John Brown who was also known by his slave name “Fed” was born into slavery on a Southampton County, Virginia plantation. He is remembered for his memoir published in London, England in 1855 entitled “Slave Life in Georgia: A Narrative of the Life, Sufferings, and Escape of John Brown, a Fugitive Slave, Now in England.
Fed grew up with his twin siblings, Silas and Lucy. They lived on the plantation of Betty Moore, his mother’s mistress. He only remembered seeing his father once. After his father’s master moved with Joe from the area, Fed’s mother was forced to take another husband. He was known as Lamb and was held by a nearby planter and miller known as Collier.
After the death of Moore’s husband, the slaves were divided among his three daughters and their husbands. Fed and his mother and brother were assigned to the second daughter and were forced to walk to Northhampton to their new plantation home.
When Fed was about ten, Davis sold him to a slave trader eager for slaves to take to Georgia, which was rapidly developing. He was sold for about $310 and separated forever from his mother.

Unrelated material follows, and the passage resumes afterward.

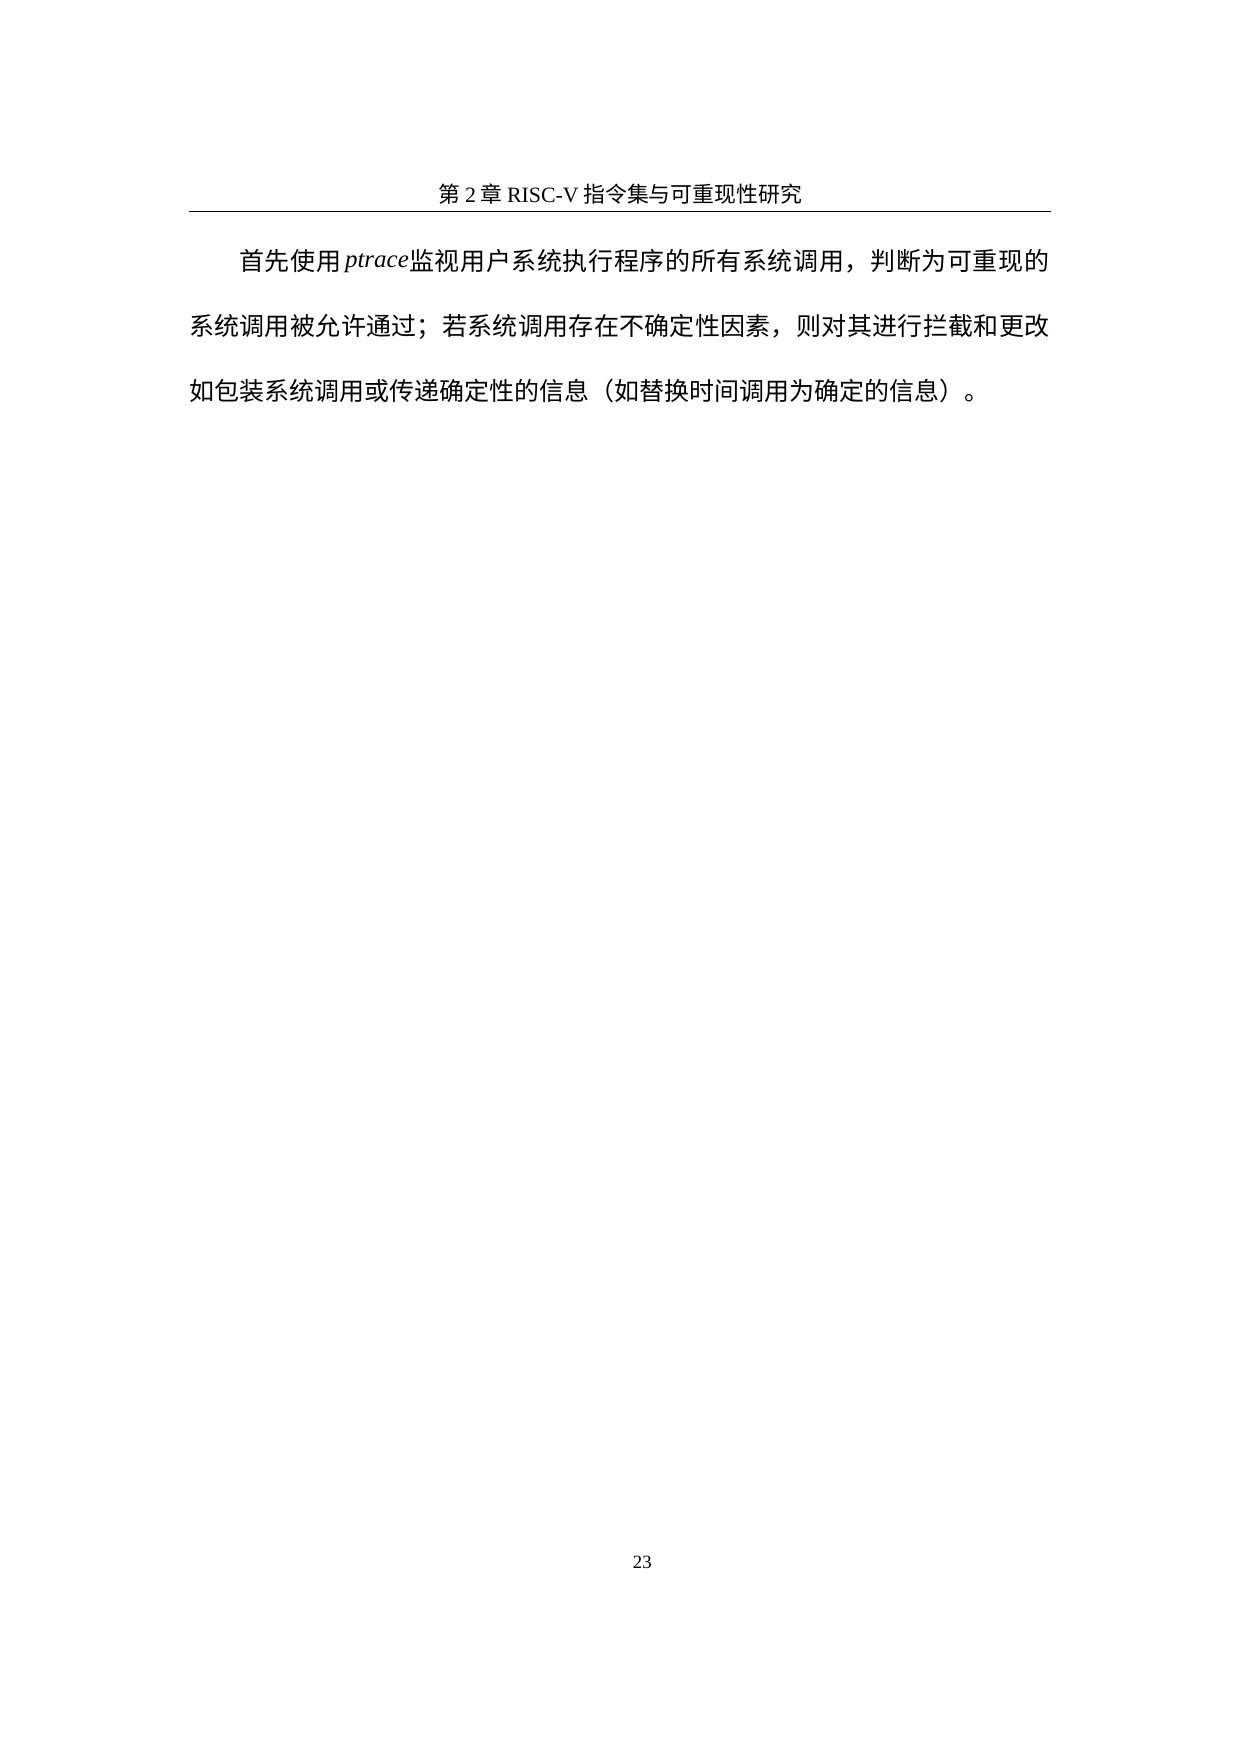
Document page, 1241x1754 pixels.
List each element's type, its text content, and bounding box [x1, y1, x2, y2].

text 首先使用监视用户系统执行程序的所有系统调用，判断为可重现的系统调用被允许通过；若系统调用存在不确定性因素，则对其进行拦截和更改，如包装系统调用或传递确定性的信息（如替换时间调用为确定的信息）。 [189, 227, 1051, 422]
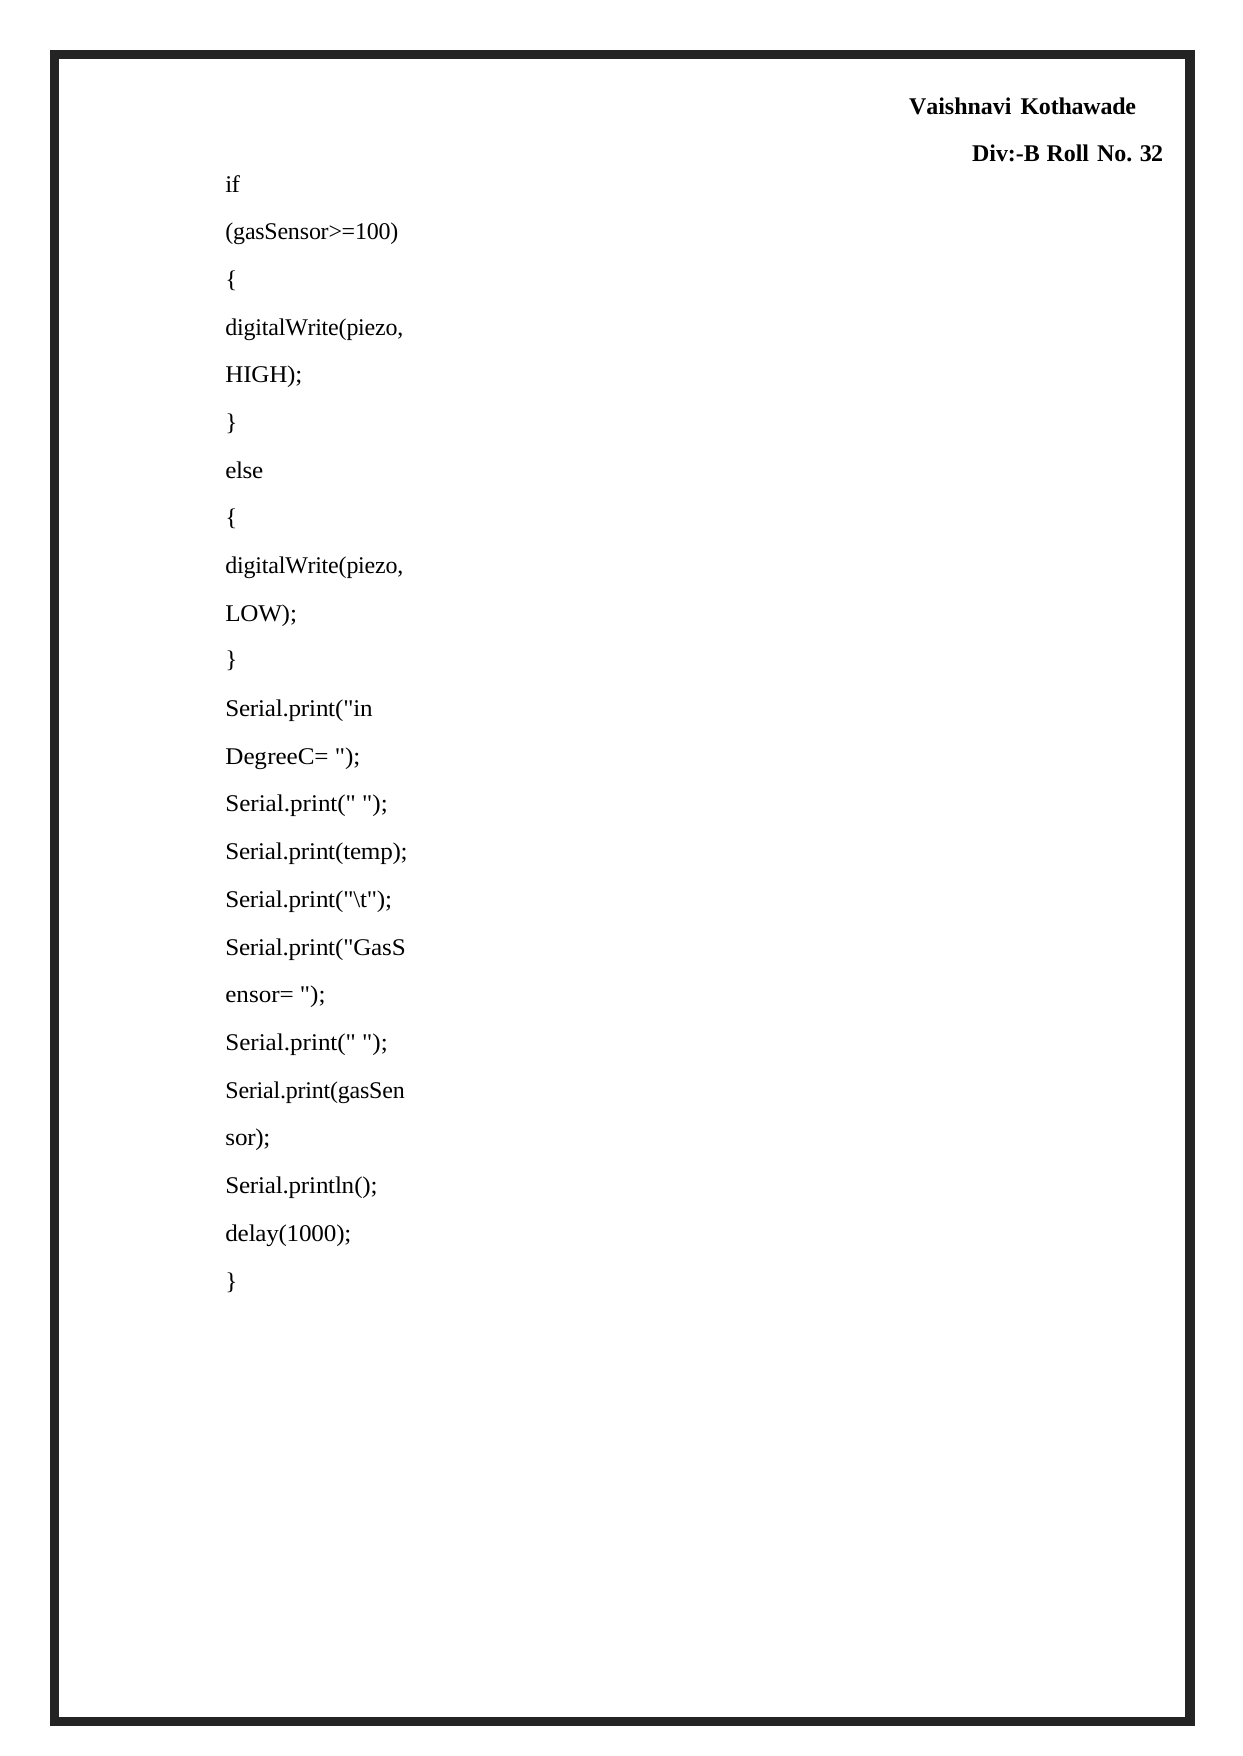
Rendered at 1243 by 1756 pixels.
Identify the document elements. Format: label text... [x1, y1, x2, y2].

In Georgia, Fed was sold to planter Thomas Stevens, a man of Welsh descent in Baldwin County, who had a cotton plantation and whiskey still near Milledgeville. He was the maternal grandfather of Mary Ann Harris Gay. Fed worked for Stevens for more than 15 years, and described the man as “harsh” in his treatment.
Brown made his way North, working in various places. He sailed to England in 1850, as the new Fugitive Slave Law passed in the United States increased enforcement against fugitive slaves even in free states. Brown died in London 1876.